| Selected excerpt |
──────
Lambda School Data Science

*Unit 2, Sprint 1, Module 4*

---

# Logistic Regression


## Assignment 🌯

You'll use a [**dataset of 400+ burrito reviews**](https://srcole.github.io/100burritos/). How accurately can you predict whether a burrito is rated 'Great'?

> We have developed a 10-dimensional system for rating the burritos in San Diego. ... Generate models for what makes a burrito great and investigate correlations in its dimensions.

- [ ] Do train/validate/test split. Train on reviews from 2016 & earlier. Validate on 2017. Test on 2018 & later.
- [ ] Begin with baselines for classification.
- [ ] Use scikit-learn for logistic regression.
- [ ] Get your model's validation accuracy. (Multiple times if you try multiple iterations.)
- [ ] Get your model's test accuracy. (One time, at the end.)
- [ ] Commit your notebook to your fork of the GitHub repo.
- [ ] Watch Aaron's [video #1](https://www.youtube.com/watch?v=pREaWFli-5I) (12 minutes) & [video #2](https://www.youtube.com/watch?v=bDQgVt4hFgY) (9 minutes) to learn about the mathematics of Logistic Regression.


## Stretch Goals

- [ ] Add your own stretch goal(s) !
- [ ] Make exploratory visualizations.
- [ ] Do one-hot encoding.
- [ ] Do [feature scaling](https://scikit-learn.org/stable/modules/preprocessing.html).
- [ ] Get and plot your coefficients.
- [ ] Try [scikit-learn pipelines](https://scikit-learn.org/stable/modules/compose.html).

In [0]:
%%capture
import sys

# If you're on Colab:
if 'google.colab' in sys.modules:
    DATA_PATH = 'https://raw.githubusercontent.com/LambdaSchool/DS-Unit-2-Linear-Models/master/data/'
    !pip install category_encoders==2.*

# If you're working locally:
else:
    DATA_PATH = '../data/'

In [0]:
# Load data downloaded from https://srcole.github.io/100burritos/
import pandas as pd
df = pd.read_csv("https://raw.githubusercontent.com/LambdaSchool/DS-Unit-2-Linear-Models/master/data/burritos/burritos.csv")

In [55]:
df.head()
df.shape

(423, 66)

In [0]:
# Derive binary classification target:
# We define a 'Great' burrito as having an
# overall rating of 4 or higher, on a 5 point scale.
# Drop unrated burritos.
df = df.dropna(subset=['overall'])
df['Great'] = df['overall'] >= 4

In [0]:
df.head()

In [0]:
# Clean/combine the Burrito categories
df['Burrito'] = df['Burrito'].str.lower()

california = df['Burrito'].str.contains('california')
──────
| Task requirements |
1. Reproduce the part of the logistic regression notebook starting at "You'll use a" and ending at "baselines for classification.".
2. Carry on writing the logistic regression notebook on burrito ratings from the point where it stops.
The listing that follows has no connection to the logistic regression notebook.
──────
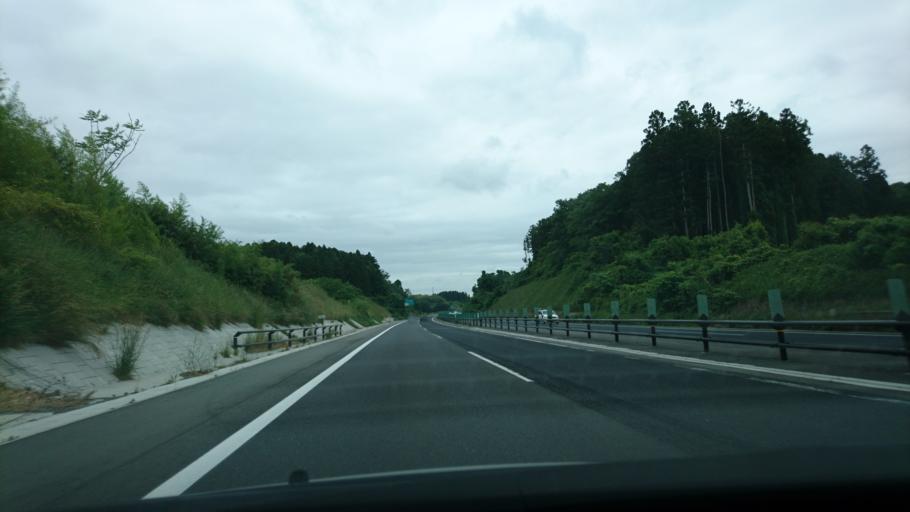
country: JP
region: Miyagi
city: Yamoto
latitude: 38.5502
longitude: 141.2707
──────
| Outputs |
1.
You'll use a [**dataset of 400+ burrito reviews**](https://srcole.github.io/100burritos/). How accurately can you predict whether a burrito is rated 'Great'?

> We have developed a 10-dimensional system for rating the burritos in San Diego. ... Generate models for what makes a burrito great and investigate correlations in its dimensions.

- [ ] Do train/validate/test split. Train on reviews from 2016 & earlier. Validate on 2017. Test on 2018 & later.
- [ ] Begin with baselines for classification.

2.
asada = df['Burrito'].str.contains('asada')
surf = df['Burrito'].str.contains('surf')
carnitas = df['Burrito'].str.contains('carnitas')

df.loc[california, 'Burrito'] = 'California'
df.loc[asada, 'Burrito'] = 'Asada'
df.loc[surf, 'Burrito'] = 'Surf & Turf'
df.loc[carnitas, 'Burrito'] = 'Carnitas'
df.loc[~california & ~asada & ~surf & ~carnitas, 'Burrito'] = 'Other'

In [0]:
df.head()

In [0]:
# Drop some high cardinality categoricals
df = df.drop(columns=['Notes', 'Location', 'Reviewer', 'Address', 'URL', 'Neighborhood'])

In [0]:
# Drop some columns to prevent "leakage"
df = df.drop(columns=['Rec', 'overall'])

In [0]:
df.head()

In [0]:
# change 'Great' into 0's and 1's because right now it says true and false
# the operations we are performing below only works with numbers not str or bools

#df['Great'] = df['Great'].replace({True: 1, False: 0})

# just kidding, it works with bools too. 

In [0]:
df.head()

In [65]:
# Train on reviews from 2016 & earlier. Validate on 2017. Test on 2018 & later.
df['Date'] = pd.to_datetime(df['Date'])
train = df[df.Date.dt.year <= 2016]
test = df[df.Date.dt.year >= 2018]
val = df[df.Date.dt.year == 2017]
val['Date'].dt.year.value_counts()

2017    85
Name: Date, dtype: int64

In [77]:
#  Begin with baselines for classification.
# Baseline = majority class = mode

target = 'Great'

y_train = train[target]
y_train_class = y_train.value_counts(normalize=True)
print(f'Burrito rating:\n{y_train_class}')
# only 41% of the burritos has a rating of 4 or more
# 59% of burritos has less than 4 rating. 
# training baseline = highest freqeuncy/mode from the data.

majority_class = y_train.mode()[0]

y_pred = [majority_class] * len(y_train)

# how accurate is our prediction?
from sklearn.metrics import accuracy_score

accuracy = accuracy_score(y_train, y_pred)
print(f"accuracy: {accuracy}")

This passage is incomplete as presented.